Relaxation is dealt with by additional (phenomenological) terms:

$$\frac{\text{d}M_x}{\text{d}t} = \gamma (M_yB_z - M_zB_y) - \frac{M_x}{T_2}$$

$$\frac{\text{d}M_y}{\text{d}t} = \gamma (M_zB_z - M_zB_y) - \frac{M_y}{T_2}$$

$$\frac{\text{d}M_z}{\text{d}t} = \gamma (M_yB_z - M_zB_y) - \frac{M_0 - M_z}{T_1}$$

... and additional terms can also be added (e.g. to allow for diffusion or other weightings).

- Quantum Mechanics says that some nuclei will have angular momentum, or “spin”; this includes protons (hydrogen nuclei).

- Spinning, charged, particles create a (tiny) magnetic field, so hydrogen nuclei - in water, and organic molecules - have a magnetic moment (much like a bar magnet).

- In a magnetic field, such NMR visible nuclei align themselves with direction of the magnetic field (B₀), some “up” and some “down”, and the overall effect of all up and down spins can be described in terms of a single net magnetisation, M.

- M behaves like a gyroscope and precesses around magnetic field (B₀) at Larmor frequency, $$$\omega_{0} = \gamma B_{0}$$$.

- If ‘flipped’ into transverse plane, M induces a detectable voltage in surrounding conductors.

- Gradients for allow us to spatially localise this signal, forming an image.

- Differences in relaxation times determine how much signal we measure, allowing us to manipulate image contrast.

- The Bloch equations allow the overall magnetisation at any time to be calculated, allowing for effects of RF pulses, relaxation, etc.

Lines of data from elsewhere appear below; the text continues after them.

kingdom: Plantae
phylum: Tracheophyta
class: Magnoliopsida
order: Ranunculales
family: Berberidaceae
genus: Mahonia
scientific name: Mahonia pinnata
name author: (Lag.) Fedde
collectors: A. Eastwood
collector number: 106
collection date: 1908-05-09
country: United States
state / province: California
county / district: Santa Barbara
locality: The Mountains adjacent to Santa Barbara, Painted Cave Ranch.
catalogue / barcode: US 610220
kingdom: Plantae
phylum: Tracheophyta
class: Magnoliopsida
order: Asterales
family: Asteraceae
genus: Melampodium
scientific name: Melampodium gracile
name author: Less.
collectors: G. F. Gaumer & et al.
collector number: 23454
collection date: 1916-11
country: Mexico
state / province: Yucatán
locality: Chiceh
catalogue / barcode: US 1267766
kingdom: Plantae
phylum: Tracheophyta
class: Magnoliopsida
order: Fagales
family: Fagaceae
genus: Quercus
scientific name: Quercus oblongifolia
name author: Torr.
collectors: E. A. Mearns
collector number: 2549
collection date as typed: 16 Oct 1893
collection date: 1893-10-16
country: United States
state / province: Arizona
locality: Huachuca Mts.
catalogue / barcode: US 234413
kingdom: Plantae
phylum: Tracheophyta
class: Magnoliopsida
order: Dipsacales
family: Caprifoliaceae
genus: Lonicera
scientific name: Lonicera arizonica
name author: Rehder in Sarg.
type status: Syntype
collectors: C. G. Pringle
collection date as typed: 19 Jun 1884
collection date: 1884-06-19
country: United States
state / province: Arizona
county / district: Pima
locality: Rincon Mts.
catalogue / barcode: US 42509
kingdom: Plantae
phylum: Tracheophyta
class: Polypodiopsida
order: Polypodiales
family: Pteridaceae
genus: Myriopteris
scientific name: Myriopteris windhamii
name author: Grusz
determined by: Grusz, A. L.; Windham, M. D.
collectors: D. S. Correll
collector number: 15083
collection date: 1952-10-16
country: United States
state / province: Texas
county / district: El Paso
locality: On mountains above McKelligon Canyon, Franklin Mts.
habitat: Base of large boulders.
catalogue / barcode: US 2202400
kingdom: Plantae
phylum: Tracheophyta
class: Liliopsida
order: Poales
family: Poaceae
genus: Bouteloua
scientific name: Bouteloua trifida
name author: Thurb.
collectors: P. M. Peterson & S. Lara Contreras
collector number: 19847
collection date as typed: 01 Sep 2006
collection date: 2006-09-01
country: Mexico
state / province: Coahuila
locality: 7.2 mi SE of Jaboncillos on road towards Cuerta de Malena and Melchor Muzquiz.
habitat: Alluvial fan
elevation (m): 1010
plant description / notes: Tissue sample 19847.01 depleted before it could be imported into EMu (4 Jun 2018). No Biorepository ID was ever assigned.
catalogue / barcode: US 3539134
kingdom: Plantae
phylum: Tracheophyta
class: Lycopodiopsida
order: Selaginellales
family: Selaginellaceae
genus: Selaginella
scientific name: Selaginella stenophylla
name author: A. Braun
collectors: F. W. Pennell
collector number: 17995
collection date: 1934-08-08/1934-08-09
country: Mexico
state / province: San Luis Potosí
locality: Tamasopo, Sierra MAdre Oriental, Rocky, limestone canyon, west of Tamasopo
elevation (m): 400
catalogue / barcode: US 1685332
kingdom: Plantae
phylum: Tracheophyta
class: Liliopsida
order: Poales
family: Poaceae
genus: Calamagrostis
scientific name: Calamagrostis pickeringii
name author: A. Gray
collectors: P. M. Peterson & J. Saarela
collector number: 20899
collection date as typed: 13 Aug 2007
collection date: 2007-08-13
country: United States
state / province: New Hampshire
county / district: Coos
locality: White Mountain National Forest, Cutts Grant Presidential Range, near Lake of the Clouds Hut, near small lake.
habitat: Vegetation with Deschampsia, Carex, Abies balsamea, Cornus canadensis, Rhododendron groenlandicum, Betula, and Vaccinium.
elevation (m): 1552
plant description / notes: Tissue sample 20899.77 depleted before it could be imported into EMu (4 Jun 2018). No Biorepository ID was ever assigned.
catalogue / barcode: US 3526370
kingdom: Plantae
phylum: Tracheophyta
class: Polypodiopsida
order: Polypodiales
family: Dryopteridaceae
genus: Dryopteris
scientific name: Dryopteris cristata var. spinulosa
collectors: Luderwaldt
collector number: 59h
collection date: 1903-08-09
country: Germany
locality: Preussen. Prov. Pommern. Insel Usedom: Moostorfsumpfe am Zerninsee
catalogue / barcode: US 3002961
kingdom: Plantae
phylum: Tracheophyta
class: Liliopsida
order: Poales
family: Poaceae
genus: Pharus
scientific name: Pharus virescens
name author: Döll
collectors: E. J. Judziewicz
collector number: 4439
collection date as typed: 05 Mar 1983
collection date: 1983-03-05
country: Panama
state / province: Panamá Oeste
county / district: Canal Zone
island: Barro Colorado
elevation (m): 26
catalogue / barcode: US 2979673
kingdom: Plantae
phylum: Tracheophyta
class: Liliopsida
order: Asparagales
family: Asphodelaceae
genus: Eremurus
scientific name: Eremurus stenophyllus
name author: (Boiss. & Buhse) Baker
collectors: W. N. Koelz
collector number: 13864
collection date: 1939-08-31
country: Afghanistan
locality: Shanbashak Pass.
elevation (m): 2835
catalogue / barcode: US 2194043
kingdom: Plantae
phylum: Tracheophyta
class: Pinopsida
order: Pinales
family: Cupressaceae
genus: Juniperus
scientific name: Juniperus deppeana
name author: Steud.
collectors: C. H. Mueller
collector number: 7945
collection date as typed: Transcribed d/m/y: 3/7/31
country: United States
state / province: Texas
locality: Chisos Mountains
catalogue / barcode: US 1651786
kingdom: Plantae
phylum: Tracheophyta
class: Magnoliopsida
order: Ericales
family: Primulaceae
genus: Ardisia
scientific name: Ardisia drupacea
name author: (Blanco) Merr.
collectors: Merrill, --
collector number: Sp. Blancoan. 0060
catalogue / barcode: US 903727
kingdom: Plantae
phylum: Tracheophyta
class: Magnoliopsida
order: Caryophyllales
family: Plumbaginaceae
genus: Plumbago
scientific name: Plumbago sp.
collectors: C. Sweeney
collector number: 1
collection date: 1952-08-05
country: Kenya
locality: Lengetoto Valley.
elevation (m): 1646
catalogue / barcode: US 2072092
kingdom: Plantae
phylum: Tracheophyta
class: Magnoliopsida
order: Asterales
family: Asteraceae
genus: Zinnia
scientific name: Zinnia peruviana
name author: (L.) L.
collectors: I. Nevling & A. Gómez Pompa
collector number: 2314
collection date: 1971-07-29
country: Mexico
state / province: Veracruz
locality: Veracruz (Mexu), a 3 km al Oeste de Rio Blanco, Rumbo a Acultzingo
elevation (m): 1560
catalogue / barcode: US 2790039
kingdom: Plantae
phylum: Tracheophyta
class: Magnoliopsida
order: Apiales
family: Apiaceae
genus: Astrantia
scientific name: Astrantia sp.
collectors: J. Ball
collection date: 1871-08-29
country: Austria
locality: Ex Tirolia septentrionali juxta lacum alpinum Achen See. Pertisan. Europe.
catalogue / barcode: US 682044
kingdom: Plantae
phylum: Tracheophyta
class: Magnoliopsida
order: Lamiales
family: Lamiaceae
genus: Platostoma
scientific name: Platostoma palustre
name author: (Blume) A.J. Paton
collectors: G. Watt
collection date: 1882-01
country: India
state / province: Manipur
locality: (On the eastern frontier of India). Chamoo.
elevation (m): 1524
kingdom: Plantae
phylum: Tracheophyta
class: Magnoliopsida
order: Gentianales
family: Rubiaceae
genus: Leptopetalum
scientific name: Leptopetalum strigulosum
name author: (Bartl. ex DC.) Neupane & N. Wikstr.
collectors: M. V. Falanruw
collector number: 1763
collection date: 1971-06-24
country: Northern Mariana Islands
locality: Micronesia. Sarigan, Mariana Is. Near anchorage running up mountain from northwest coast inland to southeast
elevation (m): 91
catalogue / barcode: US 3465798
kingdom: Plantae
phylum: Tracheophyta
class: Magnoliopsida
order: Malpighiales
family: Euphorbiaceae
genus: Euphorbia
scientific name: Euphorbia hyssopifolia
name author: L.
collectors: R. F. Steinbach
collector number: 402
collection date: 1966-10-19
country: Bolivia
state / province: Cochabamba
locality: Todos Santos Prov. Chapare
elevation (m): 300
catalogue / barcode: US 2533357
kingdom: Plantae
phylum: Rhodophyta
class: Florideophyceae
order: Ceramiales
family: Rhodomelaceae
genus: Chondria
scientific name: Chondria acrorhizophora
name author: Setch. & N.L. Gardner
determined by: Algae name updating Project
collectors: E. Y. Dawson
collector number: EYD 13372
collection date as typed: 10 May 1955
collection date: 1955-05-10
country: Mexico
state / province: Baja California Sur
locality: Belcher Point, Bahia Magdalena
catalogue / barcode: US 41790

The classical model of the NMR phenomenon provides a simple (and importantly relatively intuitive) frame work within which to visualise and describe many NMR/MRI phenomena. While quantum mechanical explanations may be necessary in more complex situations (for example when describing (homo- or hetero-nuclear) interactions between different spin systems) for simple systems the Bloch equations give complete classical description of the behaviour of magnetisation under influence of an applied field, and of relaxation.